Rendered images with source text:
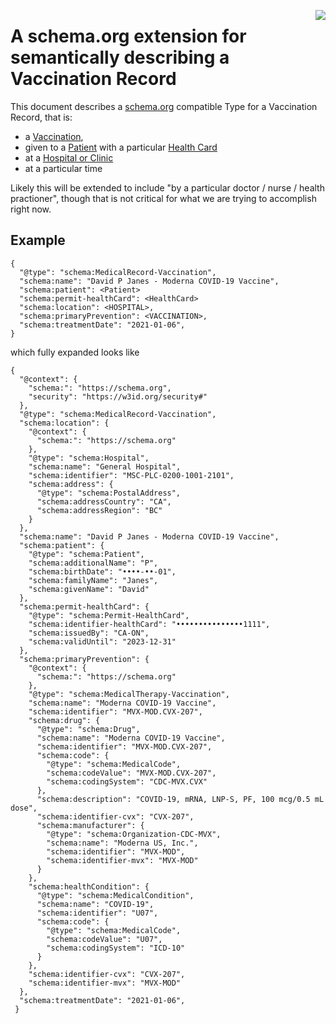 <a href="https://github.com/Consensas/information-passport/tree/main/docs"><img src="https://consensas-aws.s3.amazonaws.com/icons/passports-github.png" align="right" /></a>

# A schema.org extension for semantically describing a Vaccination Record

This document describes a [schema.org](https://schema.org) compatible Type for 
a Vaccination Record, that is:

* a [Vaccination](Vaccination.md), 
* given to a [Patient](Patient.md) with a particular [Health Card](Permit-HealthCard.md)
* at a [Hospital or Clinic](Hospital.md)
* at a particular time

Likely this will be extended to include "by a particular doctor / nurse / health practioner",
though that is not critical for what we are trying to accomplish right now.

## Example

    {
      "@type": "schema:MedicalRecord-Vaccination",
      "schema:name": "David P Janes - Moderna COVID-19 Vaccine",
      "schema:patient": <Patient>
      "schema:permit-healthCard": <HealthCard>
      "schema:location": <HOSPITAL>,
      "schema:primaryPrevention": <VACCINATION>,
      "schema:treatmentDate": "2021-01-06",
    }

which fully expanded looks like

    {
      "@context": {
        "schema:": "https://schema.org",
        "security": "https://w3id.org/security#"
      },
      "@type": "schema:MedicalRecord-Vaccination",
      "schema:location": {
        "@context": {
          "schema:": "https://schema.org"
        },
        "@type": "schema:Hospital",
        "schema:name": "General Hospital",
        "schema:identifier": "MSC-PLC-0200-1001-2101",
        "schema:address": {
          "@type": "schema:PostalAddress",
          "schema:addressCountry": "CA",
          "schema:addressRegion": "BC"
        }
      },
      "schema:name": "David P Janes - Moderna COVID-19 Vaccine",
      "schema:patient": {
        "@type": "schema:Patient",
        "schema:additionalName": "P",
        "schema:birthDate": "••••-••-01",
        "schema:familyName": "Janes",
        "schema:givenName": "David"
      },
      "schema:permit-healthCard": {
        "@type": "schema:Permit-HealthCard",
        "schema:identifier-healthCard": "•••••••••••••••1111",
        "schema:issuedBy": "CA-ON",
        "schema:validUntil": "2023-12-31"
      },
      "schema:primaryPrevention": {
        "@context": {
          "schema:": "https://schema.org"
        },
        "@type": "schema:MedicalTherapy-Vaccination",
        "schema:name": "Moderna COVID-19 Vaccine",
        "schema:identifier": "MVX-MOD.CVX-207",
        "schema:drug": {
          "@type": "schema:Drug",
          "schema:name": "Moderna COVID-19 Vaccine",
          "schema:identifier": "MVX-MOD.CVX-207",
          "schema:code": {
            "@type": "schema:MedicalCode",
            "schema:codeValue": "MVX-MOD.CVX-207",
            "schema:codingSystem": "CDC-MVX.CVX"
          },
          "schema:description": "COVID-19, mRNA, LNP-S, PF, 100 mcg/0.5 mL dose",
          "schema:identifier-cvx": "CVX-207",
          "schema:manufacturer": {
            "@type": "schema:Organization-CDC-MVX",
            "schema:name": "Moderna US, Inc.",
            "schema:identifier": "MVX-MOD",
            "schema:identifier-mvx": "MVX-MOD"
          }
        },
        "schema:healthCondition": {
          "@type": "schema:MedicalCondition",
          "schema:name": "COVID-19",
          "schema:identifier": "U07",
          "schema:code": {
            "@type": "schema:MedicalCode",
            "schema:codeValue": "U07",
            "schema:codingSystem": "ICD-10"
          }
        },
        "schema:identifier-cvx": "CVX-207",
        "schema:identifier-mvx": "MVX-MOD"
      },
      "schema:treatmentDate": "2021-01-06",
     }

### Exercise objective
When you transcribe the entries above, begin at their first line, end with the line containing "# A schema.org", and copy each line exactly without any picture.

### Result
 <a href="https://github.com/Consensas/information-passport/tree/main/docs"><img src="https://consensas-aws.s3.amazonaws.com/icons/passports-github.png" align="right" /></a>

# A schema.org extension for semantically describing a Vaccination Record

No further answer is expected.